02.05.2021 Interessa-me particularmente a efeméride

 


 
I
De entre os tempos recentes, houve um tempo em que o “eu” era definido pelo prestígio histórico da sua profissão. Seguiu-se, arriscadamente, um outro tempo em que se dava posto ao percurso que cada um fazia com a sua formação. Por fim, regressamos ao tempo em que a medida do “eu” é apenas registado pelo seu alcance contabilístico.

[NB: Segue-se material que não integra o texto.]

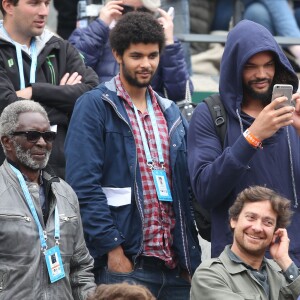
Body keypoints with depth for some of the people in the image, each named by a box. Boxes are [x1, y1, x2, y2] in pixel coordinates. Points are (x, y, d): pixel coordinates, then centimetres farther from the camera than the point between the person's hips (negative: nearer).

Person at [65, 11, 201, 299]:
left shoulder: (170, 113, 18)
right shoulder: (94, 106, -1)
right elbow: (83, 185, -10)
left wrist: (191, 259, 10)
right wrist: (113, 249, -16)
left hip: (175, 265, 6)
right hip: (125, 264, -6)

A minha Mãe passou por todos estes tempos e eu gosto de lhe dizer, provocatoriamente, que por causa do seu posto, a culpa é dela e dos dela: os Professores.
A minha Mãe é Professora, e no seu tempo, que é também o meu, o seu posto é ela própria.

II
Os Professores - os mais antigos - em tempos de peste fundiram-se com o computador ao estilo Matrix e passaram as passas do Algarve num frenético, desacompanhado e forçado processo de aggiornamento, desejosos por regressar a um qualquer velho-normal, que na realidade já mal suportavam.
Só tal pode explicar a demora que a minha Mãe passou até sentir os outros efeitos secundários da peste: a solidão, o controle das liberdades, a injustiça e as paranoias. O seu posto - que está sempre primeiro que ela própria - sugou-lhe o discernimento da ficção que nos rodeia e só lhe devolveu a consciência no confronto directo com a privação de movimentos.

III
A minha Mãe ensinou-me sem me ensinar, que o que liga o que é Público (nós) é uma qualquer ideia virtuosa de Escola e por extensão natural: a Universidade, o Livro, o Museu, o Teatro, o Debate e (também) a Igreja.
Mas a Utopia da sua geração, que é afinal a minha, falhou.
Nunca a Educação conseguiu cumprir o apetite dos seus desígnios e talvez nunca o consiga, pois acontece num posto em constante desequilíbrio: educação a mais é controle e não cultura; educação a menos é ignorância e não liberdade; qualquer educação é paternalista e não apenas (in)formativa.

IV
A virtuosa utopia que a minha Mãe me ensinou, sem me ensinar, fez-me, como ela, falhar.
Interessa-me particularmente esta ideia do fracasso da virtude. “Há uma certa glória em ser-se incompreendido” lembra-nos Baudelaire. Mas se a virtude da Educação, não é mais, como nos ensina o Rei, do que “correr atrás do vento”, então que continuemos a nossa maratona.
Sabe-se lá o que acontece no dia em que deixarmos de correr.

V
Se estavas à espera que te falasse da minha Mãe no Dia da Mãe, leste o texto errado. Nesta família há pouco espaço para sentimentos e os seus constrangimentos. O que é um Professor senão um exemplo!